As our first forty days come to an end, I find myself grateful. Grateful to my body for all the changes it endured during my pregnancy, and my womb that worked so hard to grow, to contract in order to birth my baby, and then to contract as it shrunk back down. “He who does not thank people is not thankful to Allah.” Our body has a right over us and our body parts will testify for or against us on the Day of Reckoning, so I believe that we owe our bodies thanks too.
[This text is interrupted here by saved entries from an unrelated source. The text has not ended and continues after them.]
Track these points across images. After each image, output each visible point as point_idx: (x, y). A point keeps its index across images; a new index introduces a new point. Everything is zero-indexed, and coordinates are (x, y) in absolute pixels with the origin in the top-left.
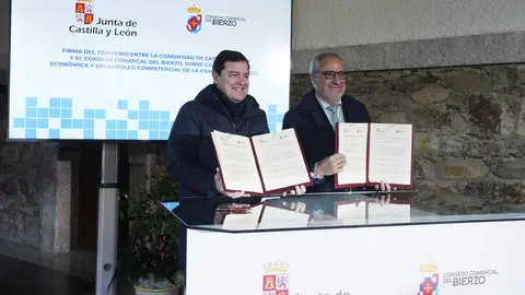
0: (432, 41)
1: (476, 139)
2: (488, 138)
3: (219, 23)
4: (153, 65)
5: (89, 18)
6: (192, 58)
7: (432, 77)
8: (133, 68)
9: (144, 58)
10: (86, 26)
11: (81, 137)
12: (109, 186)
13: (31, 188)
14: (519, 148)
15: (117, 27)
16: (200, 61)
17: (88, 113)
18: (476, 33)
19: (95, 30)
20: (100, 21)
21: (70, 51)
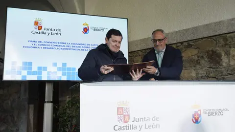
0: (189, 29)
1: (212, 69)
2: (217, 68)
3: (97, 30)
4: (68, 48)
5: (40, 28)
6: (85, 45)
7: (190, 45)
8: (59, 49)
9: (64, 45)
10: (39, 31)
11: (36, 79)
12: (48, 102)
13: (16, 118)
14: (232, 71)
15: (52, 31)
16: (89, 46)
17: (40, 68)
18: (207, 23)
19: (43, 33)
20: (45, 29)
21: (31, 41)
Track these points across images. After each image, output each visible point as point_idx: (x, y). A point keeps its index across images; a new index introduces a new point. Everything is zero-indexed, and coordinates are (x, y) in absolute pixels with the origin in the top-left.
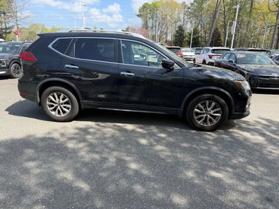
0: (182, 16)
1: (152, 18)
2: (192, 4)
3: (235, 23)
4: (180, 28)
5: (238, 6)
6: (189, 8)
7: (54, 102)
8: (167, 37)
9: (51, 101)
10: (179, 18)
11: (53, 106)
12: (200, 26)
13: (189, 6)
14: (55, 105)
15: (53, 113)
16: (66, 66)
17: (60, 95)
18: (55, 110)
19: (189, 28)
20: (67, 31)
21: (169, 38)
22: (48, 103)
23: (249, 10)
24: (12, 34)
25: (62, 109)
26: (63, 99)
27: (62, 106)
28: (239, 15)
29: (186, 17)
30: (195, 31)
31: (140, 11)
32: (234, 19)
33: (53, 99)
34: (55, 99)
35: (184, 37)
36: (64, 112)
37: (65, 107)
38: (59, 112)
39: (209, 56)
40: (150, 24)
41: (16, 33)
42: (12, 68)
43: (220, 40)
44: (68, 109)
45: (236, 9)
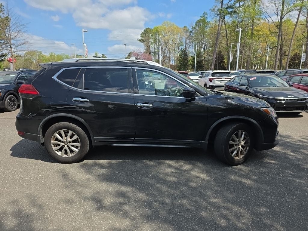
0: (184, 40)
1: (155, 43)
2: (194, 28)
3: (239, 45)
4: (184, 51)
5: (241, 29)
6: (191, 32)
7: (60, 141)
8: (170, 61)
9: (57, 140)
10: (181, 42)
11: (59, 145)
12: (202, 50)
13: (191, 30)
14: (62, 144)
15: (59, 153)
16: (75, 99)
17: (68, 132)
18: (61, 149)
19: (192, 52)
20: (74, 60)
21: (172, 62)
22: (53, 141)
23: (250, 32)
24: (6, 62)
25: (69, 148)
26: (71, 137)
27: (69, 144)
28: (241, 37)
29: (188, 41)
30: (199, 55)
31: (142, 36)
32: (236, 42)
33: (59, 138)
34: (62, 137)
35: (188, 61)
36: (72, 151)
37: (73, 146)
38: (66, 152)
39: (210, 79)
40: (152, 50)
41: (10, 61)
42: (7, 100)
43: (224, 62)
44: (77, 147)
45: (239, 31)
Speaking of pregnancy, birth and wombs, I love that when the Qur’an warns against severing ties of kinship, it refers to said ties as womb ties (silat ar-rahm). I am grateful for my family, those whom I shared the same space with when I was a womb dweller myself, my mother, my grandmother who carried me as an egg inside my womb dwelling mother, my aunts who dwelled inside my grandmother’s womb… I am grateful for the women of my family, and I acknowledge their struggles and the battles they’ve endured, as well as their beautiful attributes. I am ever grateful for my two sisters.
I am grateful that Allah has blessed me with children and with these souls in specific. I want to believe that I am a good mother and that I am good at mothering, and that I have a lot of personal growth in sight through mothering.
Last but not least, I am so grateful that despite living in the city where I can’t see the sunrise and sunset, I can witness the moon from our small kitchen window.